COX-2 independent mechanisms of Celecoxib action

In the ER-positive MCF7/HER2-18 treated tumours, the percentage of residual COX-2 expression significantly correlated with tumour growth, but in the ER-negative MDAMB231-treated tumours, there was no correlation between residual COX-2 expression and growth. This raises the possibility of COX-2 independent effects of Celecoxib in these ER-negative tumours. Further work needs to be carried out to explore the possible COX-2 independent effects of these inhibitors and possible different modes of action in ER-positive vs ER-negative cases. New generation products, which are structurally similar to the COX-2 inhibitors, but lack COX-2 inhibiting effects, are currently under development.

Future direction

We have shown that Celecoxib significantly decreases breast tumour growth in this nude mouse model and clinical studies are underway to investigate the effect in patient populations. Cyclooxygenase-2 inhibitors are showing great promise for their potential therapeutic benefit in a range of cancers; however there has been recent concern over potential cardiotoxicity. This was due to an increased risk of cardiovascular events following treatment with another COX-2 inhibitor Rofecoxib (Vioxx® – now withdrawn) that was highlighted following the publication of the APPROVe trial (Bombardier et al, 2000; Bresalier et al, 2005). In 2005 the New England Journal of Medicine published a review of Celecoxib cardiac safety which raised concerns over prolonged high-dose COX-2 inhibition (Solomon et al, 2005). A review of the data by Kimmel et al (2005) stated that patients who had been taking Rofecoxib had a three times greater risk of developing a myocardial infarction than patients taking Celecoxib, but the overall safety of Celecoxib is still under debate. As Celecoxib has now been shown to significantly decrease tumour growth, there is an urgency to develop new inhibitors that do not have the potential cardiotoxicity. We must maintain the momentum for further investigation of this class of drug, and its descendents, in relationship to their chemotherapeutic potential and mechanisms of action.
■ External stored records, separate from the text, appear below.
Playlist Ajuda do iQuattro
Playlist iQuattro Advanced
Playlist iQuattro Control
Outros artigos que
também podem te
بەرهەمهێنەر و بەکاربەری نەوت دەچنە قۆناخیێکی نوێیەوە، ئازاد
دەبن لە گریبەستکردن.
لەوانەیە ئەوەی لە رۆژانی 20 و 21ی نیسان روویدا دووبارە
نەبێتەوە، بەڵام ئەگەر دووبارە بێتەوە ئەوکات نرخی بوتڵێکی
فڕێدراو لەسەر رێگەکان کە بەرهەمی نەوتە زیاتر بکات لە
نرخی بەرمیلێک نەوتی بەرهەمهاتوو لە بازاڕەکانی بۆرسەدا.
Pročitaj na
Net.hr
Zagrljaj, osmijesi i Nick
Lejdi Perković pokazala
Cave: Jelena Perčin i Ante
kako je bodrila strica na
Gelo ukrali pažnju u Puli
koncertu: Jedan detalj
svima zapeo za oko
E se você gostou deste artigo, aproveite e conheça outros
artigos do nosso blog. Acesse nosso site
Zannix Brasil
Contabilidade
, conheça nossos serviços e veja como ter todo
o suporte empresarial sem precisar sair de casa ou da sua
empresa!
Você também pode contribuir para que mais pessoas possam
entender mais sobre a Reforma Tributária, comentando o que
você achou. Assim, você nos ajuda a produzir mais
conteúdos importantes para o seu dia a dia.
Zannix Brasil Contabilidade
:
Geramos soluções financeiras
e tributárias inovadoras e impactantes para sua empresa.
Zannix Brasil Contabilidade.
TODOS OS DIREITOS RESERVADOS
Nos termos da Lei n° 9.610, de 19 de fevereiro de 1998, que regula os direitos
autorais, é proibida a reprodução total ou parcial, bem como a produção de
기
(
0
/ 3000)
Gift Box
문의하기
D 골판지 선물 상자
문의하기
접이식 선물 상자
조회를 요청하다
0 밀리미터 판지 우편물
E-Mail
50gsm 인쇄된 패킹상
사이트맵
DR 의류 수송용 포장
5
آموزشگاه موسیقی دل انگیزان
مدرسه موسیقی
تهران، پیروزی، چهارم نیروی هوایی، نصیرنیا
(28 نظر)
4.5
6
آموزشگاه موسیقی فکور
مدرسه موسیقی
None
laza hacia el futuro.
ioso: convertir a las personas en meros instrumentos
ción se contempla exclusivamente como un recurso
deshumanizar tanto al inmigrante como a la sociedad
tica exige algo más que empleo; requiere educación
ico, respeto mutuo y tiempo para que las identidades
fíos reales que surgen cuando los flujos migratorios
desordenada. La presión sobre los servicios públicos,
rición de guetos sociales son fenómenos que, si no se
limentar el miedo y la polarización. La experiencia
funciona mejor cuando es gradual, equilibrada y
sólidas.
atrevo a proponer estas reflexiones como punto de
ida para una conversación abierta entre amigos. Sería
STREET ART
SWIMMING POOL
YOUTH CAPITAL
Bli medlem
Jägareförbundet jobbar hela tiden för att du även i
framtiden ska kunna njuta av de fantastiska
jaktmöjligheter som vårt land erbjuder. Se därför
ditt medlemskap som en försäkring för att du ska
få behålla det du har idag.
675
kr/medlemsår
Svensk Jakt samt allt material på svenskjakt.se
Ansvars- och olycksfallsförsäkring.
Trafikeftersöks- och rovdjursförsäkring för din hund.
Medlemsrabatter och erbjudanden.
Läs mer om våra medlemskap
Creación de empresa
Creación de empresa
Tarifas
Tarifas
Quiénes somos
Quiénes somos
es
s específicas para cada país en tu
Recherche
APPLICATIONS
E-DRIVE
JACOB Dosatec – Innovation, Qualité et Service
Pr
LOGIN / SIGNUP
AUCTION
In summary, Celecoxib significantly decreased ER-positive and ER-negative breast tumour growth in our nude mouse xenograft model. The mechanism of action was via inactivation of AKT permitting increased cell death in the ER-positive tumours. The primary mode of breast tumour spread is via the lymphatics. Increasing evidence suggests that COX-2 has an important role in lymphangiogenesis and we have shown that COX-2 inhibition decreases new lymphatic vessel formation with the potential decrease in metastatic spread of both ER-positive and ER-negative breast tumours.